■ **Problem requirements**:
For each entry, output its words exactly and leave any picture behind.
::: Material for the task
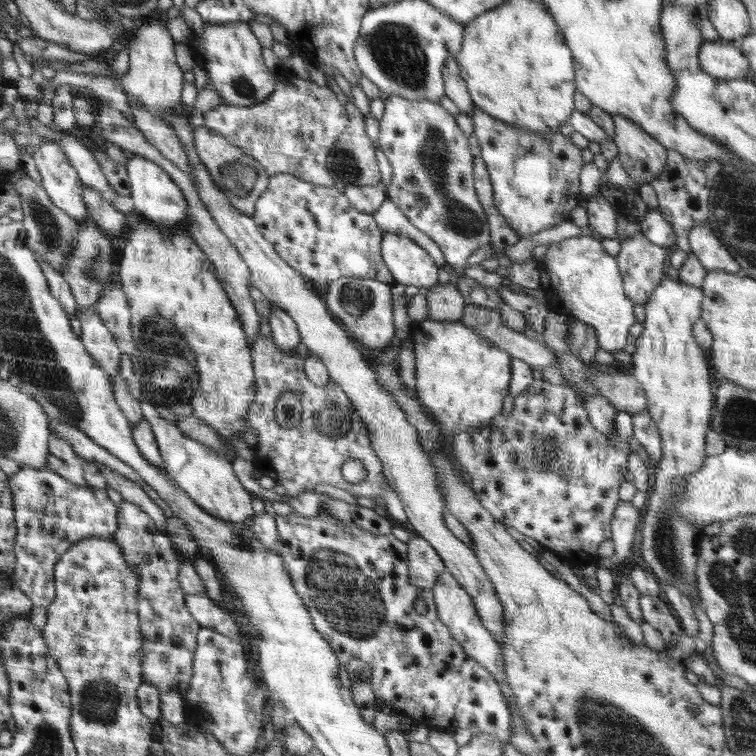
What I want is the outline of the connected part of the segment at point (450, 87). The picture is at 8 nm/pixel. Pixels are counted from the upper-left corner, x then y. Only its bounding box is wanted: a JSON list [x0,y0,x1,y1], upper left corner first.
[442,57,474,115]

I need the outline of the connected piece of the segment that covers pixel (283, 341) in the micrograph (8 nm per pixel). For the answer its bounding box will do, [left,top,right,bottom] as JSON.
[268,304,301,353]

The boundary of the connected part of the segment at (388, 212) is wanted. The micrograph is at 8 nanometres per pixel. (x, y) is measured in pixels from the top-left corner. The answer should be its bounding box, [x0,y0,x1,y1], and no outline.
[371,199,446,267]

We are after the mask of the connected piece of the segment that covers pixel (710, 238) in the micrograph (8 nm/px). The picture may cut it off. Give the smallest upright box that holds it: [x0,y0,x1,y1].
[689,222,740,273]

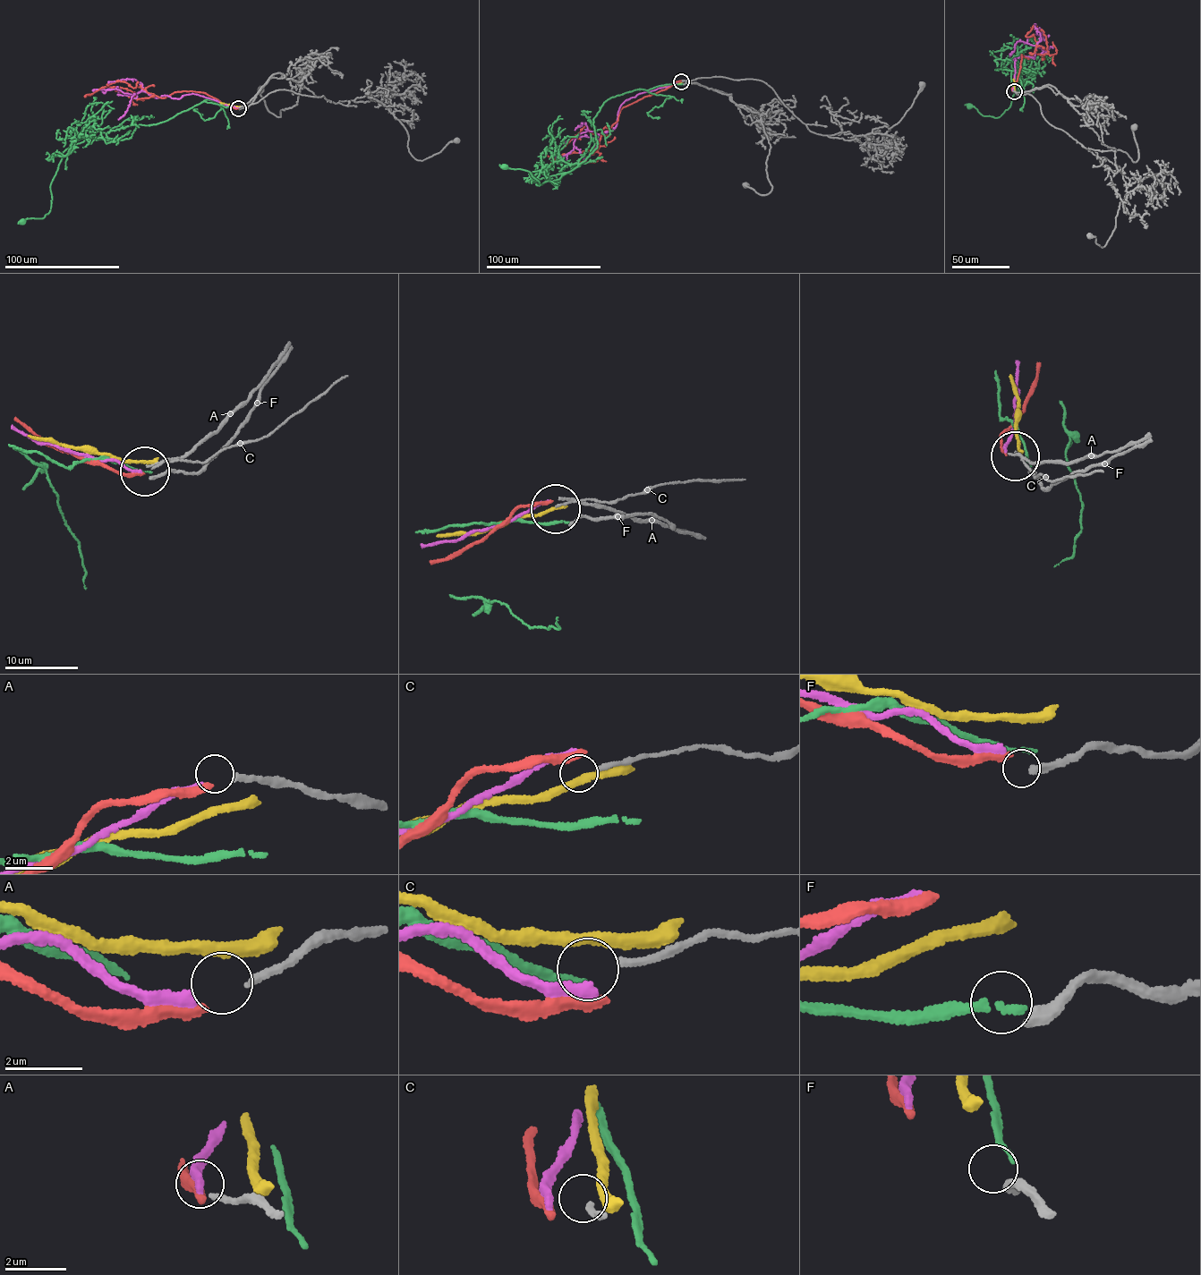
::::::
■ **Result of the exercise**:
What I want is the outline of the connected part of the segment at point (450, 87). The picture is at 8 nm/pixel. Pixels are counted from the upper-left corner, x then y. Only its bounding box is wanted: a JSON list [x0,y0,x1,y1], upper left corner first.
[442,57,474,115]

I need the outline of the connected piece of the segment that covers pixel (283, 341) in the micrograph (8 nm per pixel). For the answer its bounding box will do, [left,top,right,bottom] as JSON.
[268,304,301,353]

The boundary of the connected part of the segment at (388, 212) is wanted. The micrograph is at 8 nanometres per pixel. (x, y) is measured in pixels from the top-left corner. The answer should be its bounding box, [x0,y0,x1,y1], and no outline.
[371,199,446,267]

We are after the mask of the connected piece of the segment that covers pixel (710, 238) in the micrograph (8 nm/px). The picture may cut it off. Give the smallest upright box that holds it: [x0,y0,x1,y1].
[689,222,740,273]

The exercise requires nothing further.